Originally Posted by CodySean
Originally Posted by quodlibet
Personally, I like the Faber Theory books along with the Lesson books. Most of the transfer students I get have only been working out of the Lesson books, and I have one student now in Book 4 who plays the repertoire pretty well, but can't identify a I or V7 chord, even though that gets introduced way earlier (I forget which level). So, even though he's more than halfway through Book 4, I asked him to get the Theory book and we're starting at the beginning.

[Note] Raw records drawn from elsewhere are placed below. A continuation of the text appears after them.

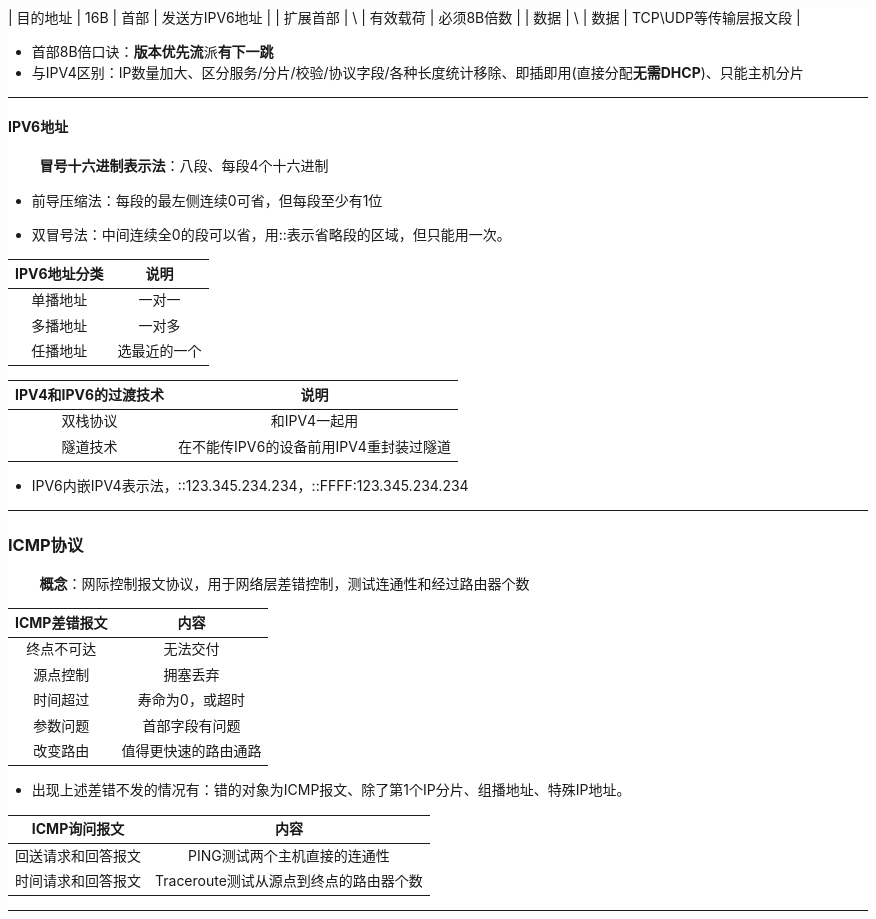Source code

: | 目的地址      | 16B  | 首部   | 发送方IPV6地址                   |
| 扩展首部      | \    | 有效载荷 | 必须8B倍数                      |
| 数据        | \    | 数据   | TCP\UDP等传输层报文段              |

+ 首部8B倍口诀：**版本优先流**派**有下一跳**
+ 与IPV4区别：IP数量加大、区分服务/分片/校验/协议字段/各种长度统计移除、即插即用(直接分配**无需DHCP**)、只能主机分片

---

#### IPV6地址

        **冒号十六进制表示法**：八段、每段4个十六进制

+ 前导压缩法：每段的最左侧连续0可省，但每段至少有1位

+ 双冒号法：中间连续全0的段可以省，用::表示省略段的区域，但只能用一次。

| IPV6地址分类 | 说明     |
|:--------:|:------:|
| 单播地址     | 一对一    |
| 多播地址     | 一对多    |
| 任播地址     | 选最近的一个 |

| IPV4和IPV6的过渡技术 | 说明                      |
|:--------------:|:-----------------------:|
| 双栈协议           | 和IPV4一起用                |
| 隧道技术           | 在不能传IPV6的设备前用IPV4重封装过隧道 |

+ IPV6内嵌IPV4表示法，::123.345.234.234，::FFFF:123.345.234.234

---

### ICMP协议

        **概念**：网际控制报文协议，用于网络层差错控制，测试连通性和经过路由器个数

| ICMP差错报文 | 内容         |
|:--------:|:----------:|
| 终点不可达    | 无法交付       |
| 源点控制     | 拥塞丢弃       |
| 时间超过     | 寿命为0，或超时   |
| 参数问题     | 首部字段有问题    |
| 改变路由     | 值得更快速的路由通路 |

+ 出现上述差错不发的情况有：错的对象为ICMP报文、除了第1个IP分片、组播地址、特殊IP地址。

| ICMP询问报文  | 内容                       |
|:---------:|:------------------------:|
| 回送请求和回答报文 | PING测试两个主机直接的连通性         |
| 时间请求和回答报文 | Traceroute测试从源点到终点的路由器个数 |

---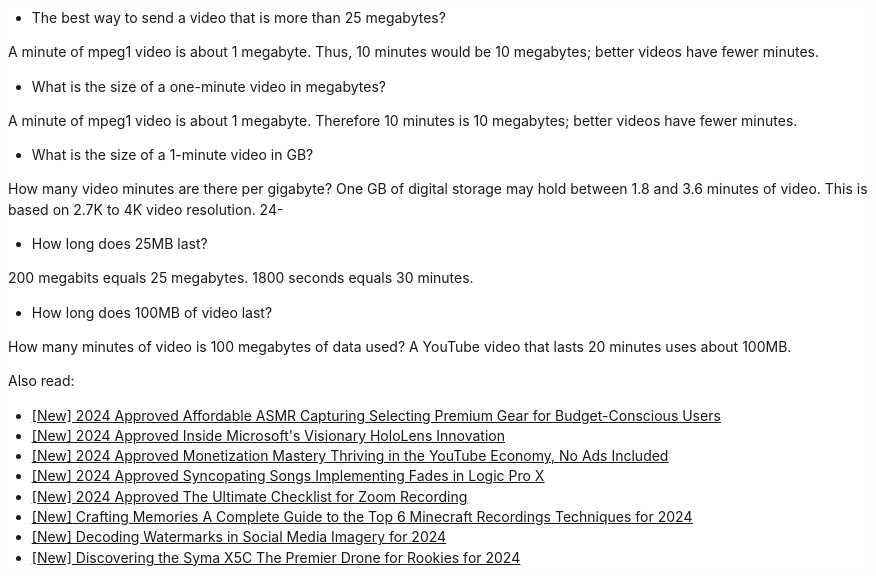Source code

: * The best way to send a video that is more than 25 megabytes?

A minute of mpeg1 video is about 1 megabyte. Thus, 10 minutes would be 10 megabytes; better videos have fewer minutes.

* What is the size of a one-minute video in megabytes?

A minute of mpeg1 video is about 1 megabyte. Therefore 10 minutes is 10 megabytes; better videos have fewer minutes.

* What is the size of a 1-minute video in GB?

How many video minutes are there per gigabyte? One GB of digital storage may hold between 1.8 and 3.6 minutes of video. This is based on 2.7K to 4K video resolution. 24-

* How long does 25MB last?

200 megabits equals 25 megabytes. 1800 seconds equals 30 minutes.

* How long does 100MB of video last?

How many minutes of video is 100 megabytes of data used? A YouTube video that lasts 20 minutes uses about 100MB.

<ins class="adsbygoogle"
     style="display:block"
     data-ad-format="autorelaxed"
     data-ad-client="ca-pub-7571918770474297"
     data-ad-slot="1223367746"></ins>

<ins class="adsbygoogle"
     style="display:block"
     data-ad-format="autorelaxed"
     data-ad-client="ca-pub-7571918770474297"
     data-ad-slot="1223367746"></ins>



<ins class="adsbygoogle"
     style="display:block"
     data-ad-client="ca-pub-7571918770474297"
     data-ad-slot="8358498916"
     data-ad-format="auto"
     data-full-width-responsive="true"></ins>


<span class="atpl-alsoreadstyle">Also read:</span>
<div><ul>
<li><a href="https://fox-access.techidaily.com/new-2024-approved-affordable-asmr-capturing-selecting-premium-gear-for-budget-conscious-users/"><u>[New] 2024 Approved  Affordable ASMR Capturing  Selecting Premium Gear for Budget-Conscious Users</u></a></li>
<li><a href="https://fox-access.techidaily.com/new-2024-approved-inside-microsofts-visionary-hololens-innovation/"><u>[New] 2024 Approved  Inside Microsoft's Visionary HoloLens Innovation</u></a></li>
<li><a href="https://youtube-docs.techidaily.com/024-approved-monetization-mastery-thriving-in-the-youtube-economy-no-ads-included/"><u>[New] 2024 Approved  Monetization Mastery  Thriving in the YouTube Economy, No Ads Included</u></a></li>
<li><a href="https://fox-access.techidaily.com/new-2024-approved-syncopating-songs-implementing-fades-in-logic-pro-x/"><u>[New] 2024 Approved  Syncopating Songs  Implementing Fades in Logic Pro X</u></a></li>
<li><a href="https://video-screen-grab.techidaily.com/new-2024-approved-the-ultimate-checklist-for-zoom-recording/"><u>[New] 2024 Approved  The Ultimate Checklist for Zoom Recording</u></a></li>
<li><a href="https://visual-screen-recording.techidaily.com/new-crafting-memories-a-complete-guide-to-the-top-6-minecraft-recordings-techniques-for-2024/"><u>[New] Crafting Memories  A Complete Guide to the Top 6 Minecraft Recordings Techniques for 2024</u></a></li>
<li><a href="https://facebook-video-files.techidaily.com/new-decoding-watermarks-in-social-media-imagery-for-2024/"><u>[New] Decoding Watermarks in Social Media Imagery for 2024</u></a></li>
<li><a href="https://fox-access.techidaily.com/new-discovering-the-syma-x5c-the-premier-drone-for-rookies-for-2024/"><u>[New] Discovering the Syma X5C  The Premier Drone for Rookies for 2024</u></a></li>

Yes, spending inordinate amounts of time at a lesson talking about theory wouldn't be great. But I think it's a real missed opportunity to let a student get to Level 4 or 5 and not know basic theory. There are so many opportunities to demonstrate it in the repertoire, and it doesn't even take that long to introduce a concept like V7 chords and then point it out every single time it occurs in music. (They'll get it eventually!)

Also, I like the Theory books because they're not just about worksheets and exercises. There are pieces in the books too to reinforce concepts. So it's not like you're handing them a big book of exercises to do separate from pieces.

I think you're doing fine. I love it when kids ask interesting questions and I get a chance to introduce something new to them.
Thank you. I was a bit flabbergasted at all the responses in here chastising me for teaching any theory at all. It seems once I more thoroughly made my case, the naysayers vanished...

I also do this exact thing you're talking about. Now when I'm teaching a piece out of faber with a student, I point to the chord and say "What chord is that?" they usually respond correctly, and then I ask them what the roman numeral is. heck, even in the faber lesson books (at least level 3, maybe earlier) they want you to put roman numerals on the I, IV and V. And I stress to my students that it's super important to know where the I, IV and V come from, rather than just memorizing what they are in that piece. I.e. if it's in G the chords are G, C and D. That rote memorization is not good for understanding music. But pattern recognition most certainly is.

And I agree with you that a student getting to book 4 or 5 and not knowing how to construct major scales and chords seems a bit funny...I'm surprised my piano instructor neglected such ideas, actually.